Batusangkar – Menjawab keresahan warga terkait maraknya praktik asusila dan penyalahgunaan narkoba, Pemerintah Kabupaten Tanah datar bersama unsur Forkopimda dan tokoh masyarakat memperkuat komitmen moral melalui deklarasi penolakan perilaku menyimpang. Aksi yang berlangsung di Lapangan Cindua Mato, Minggu (5/7/2026) ini menjadi simbol perlawanan kolektif terhadap ancaman yang dianggap mencederai nilai-nilai adat dan agama di Luhak Nan Tuo.
Sebagai bentuk pakta integritas, seluruh elemen yang hadir membubuhkan tanda tangan pada kain putih panjang. Langkah ini diambil sebagai respons atas meningkatnya aduan masyarakat mengenai perilaku menyimpang yang dinilai mulai mengganggu ketertiban umum.
Kapolres Tanah Datar, AKBP Dr. Nur Ichsan Dwi Septiyanto, menegaskan bahwa pihaknya akan mengambil tindakan tegas sebagai langkah preventif. Ia memastikan aparat tidak akan membiarkan keresahan masyarakat terus berlanjut tanpa penanganan yang serius.

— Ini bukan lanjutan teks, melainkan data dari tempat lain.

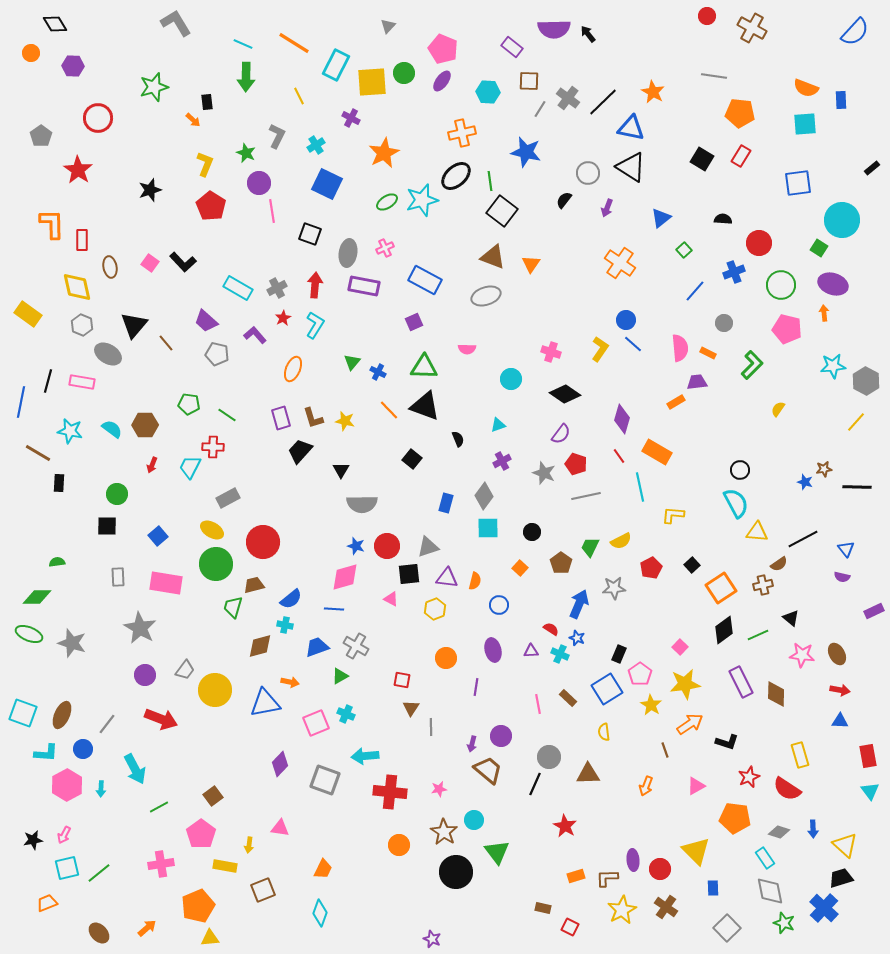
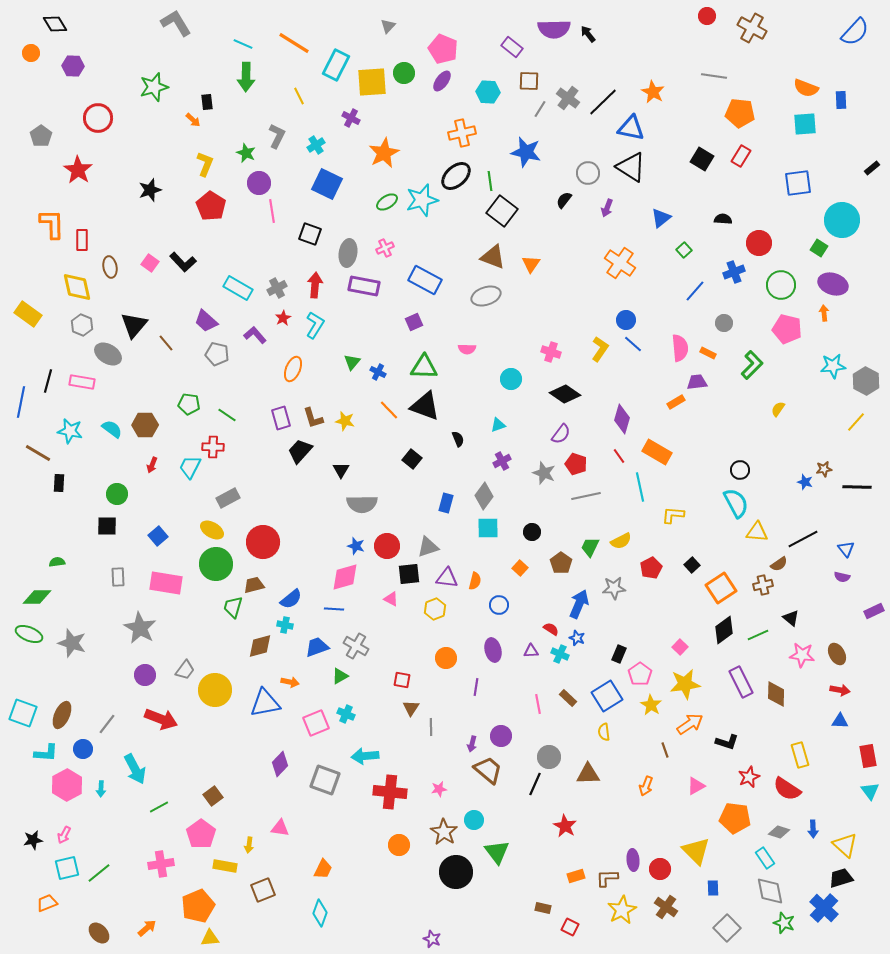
blue square at (607, 689): moved 7 px down
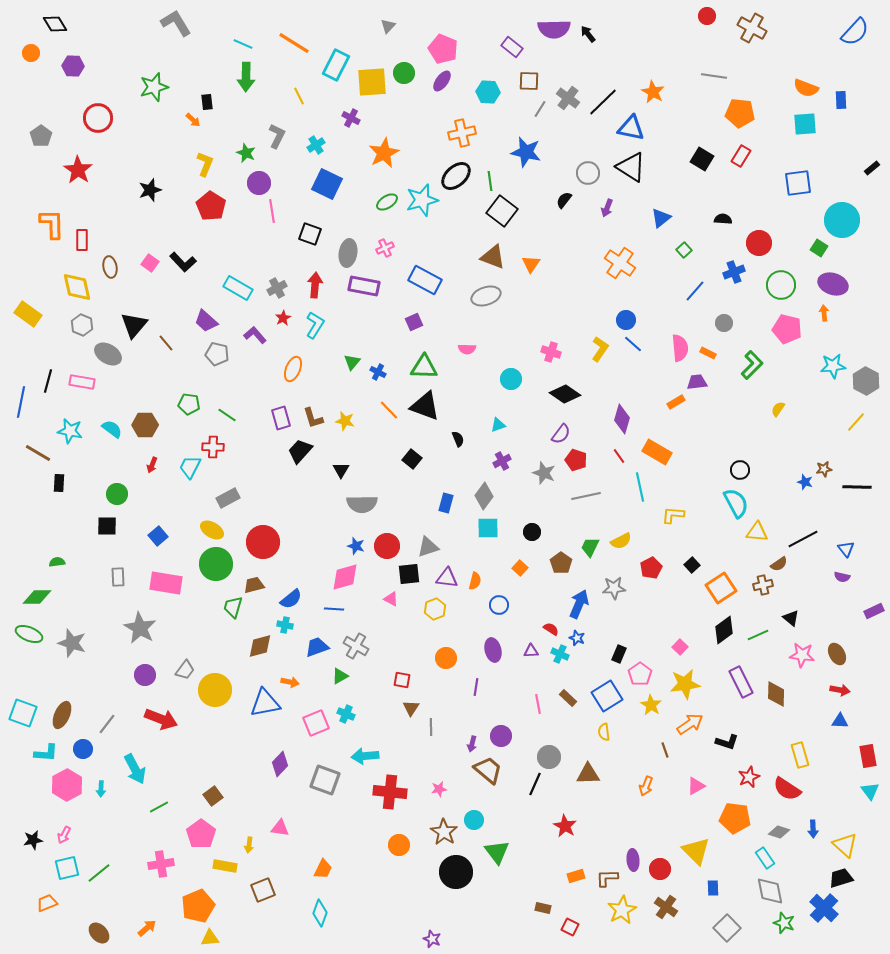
red pentagon at (576, 464): moved 4 px up
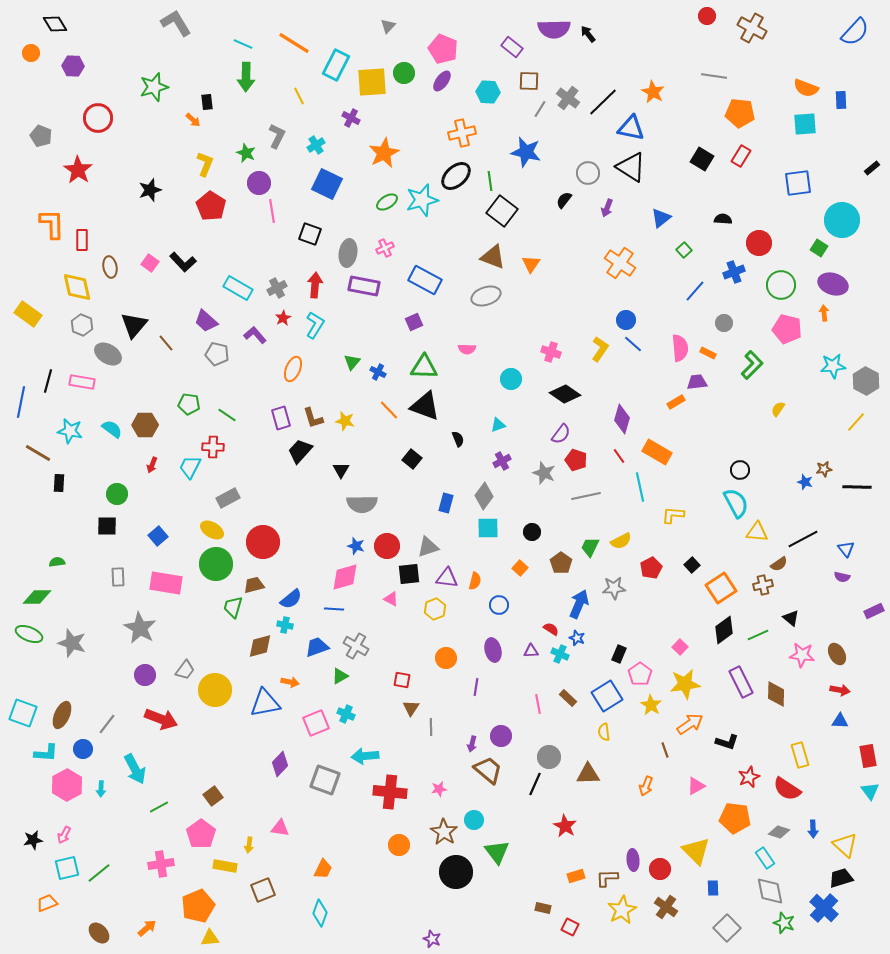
gray pentagon at (41, 136): rotated 15 degrees counterclockwise
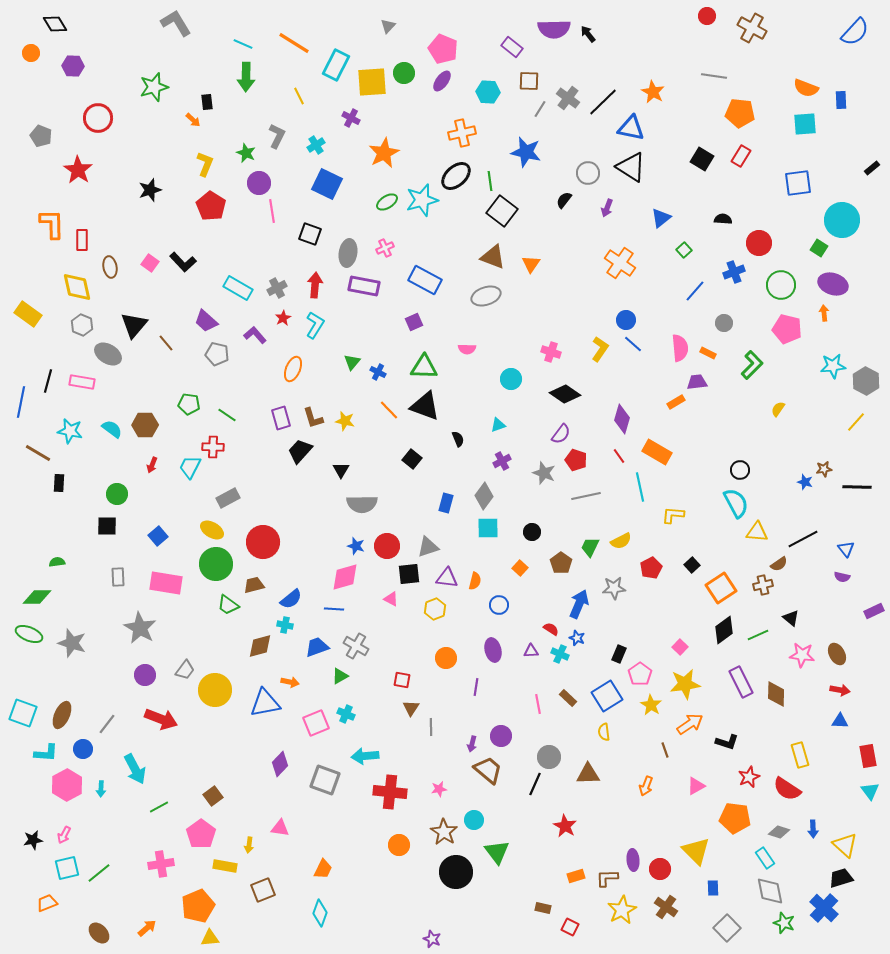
green trapezoid at (233, 607): moved 5 px left, 2 px up; rotated 70 degrees counterclockwise
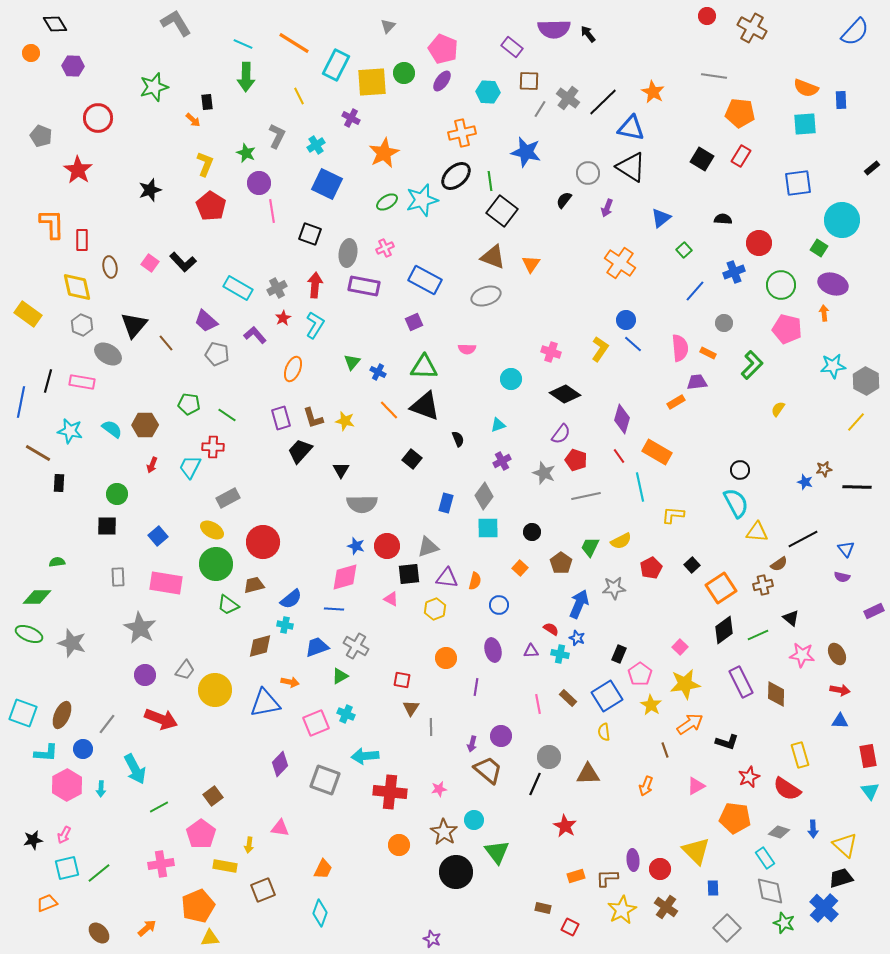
cyan cross at (560, 654): rotated 12 degrees counterclockwise
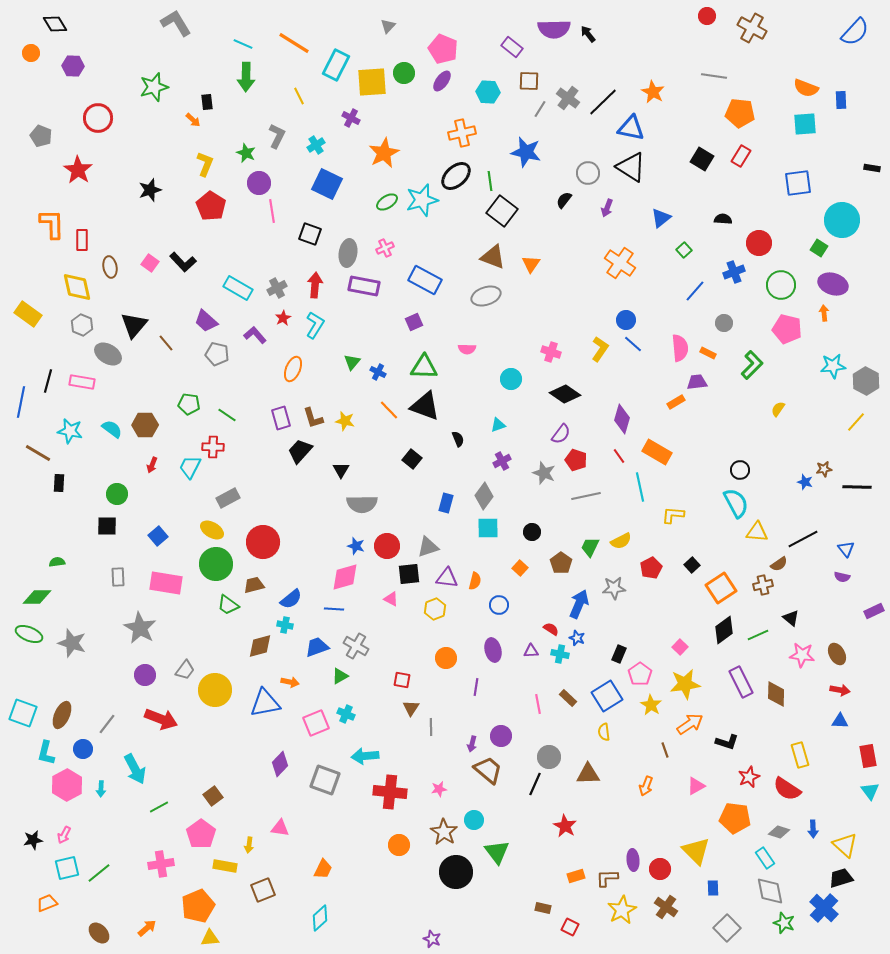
black rectangle at (872, 168): rotated 49 degrees clockwise
cyan L-shape at (46, 753): rotated 100 degrees clockwise
cyan diamond at (320, 913): moved 5 px down; rotated 28 degrees clockwise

“Langkah preventif ini harus diambil demi menjaga ketertiban dan moralitas di tengah masyarakat Tanah Datar,” ujar Nur Ichsan.
Ketua DPRD Tanah Datar, Anton Yondra, menambahkan bahwa pihaknya menutup ruang toleransi bagi pelaku LGBT. Ia menegaskan, setiap pelanggar norma akan berhadapan dengan sanksi berlapis, mulai dari jalur hukum positif, hukum adat, hingga sanksi sosial keagamaan.
Anton juga menekankan pentingnya pengawasan orang tua di lingkungan keluarga. ia meminta masyarakat untuk proaktif melaporkan indikasi perilaku menyimpang dan tidak memberikan ruang bagi pelaku untuk tampil di ruang publik.
Di sisi lain, Wakil Bupati Tanah Datar, ahmad Fadly, menilai gerakan ini sangat krusial untuk melindungi generasi muda. Menurutnya, perilaku menyimpang tersebut bertentangan dengan filosofi Adat Basandi syarak, syarak Basandi Kitabullah yang menjadi pedoman hidup masyarakat setempat.
Fadly berharap dukungan penuh dari seluruh lapisan masyarakat agar gerakan ini efektif menjaga masa depan generasi penerus. Ia juga memberikan apresiasi tinggi kepada Polres Tanah Datar yang telah menginisiasi langkah pencegahan tersebut.
Kegiatan ini turut dihadiri oleh Dandim 0307 tanah Datar Letkol Arm Hendriyana, Sekretaris Daerah Abdurrahman Hadi, Rektor UIN Mahmud Yunus Prof. Delmus Puneri salim, serta jajaran pimpinan organisasi perangkat daerah setempat.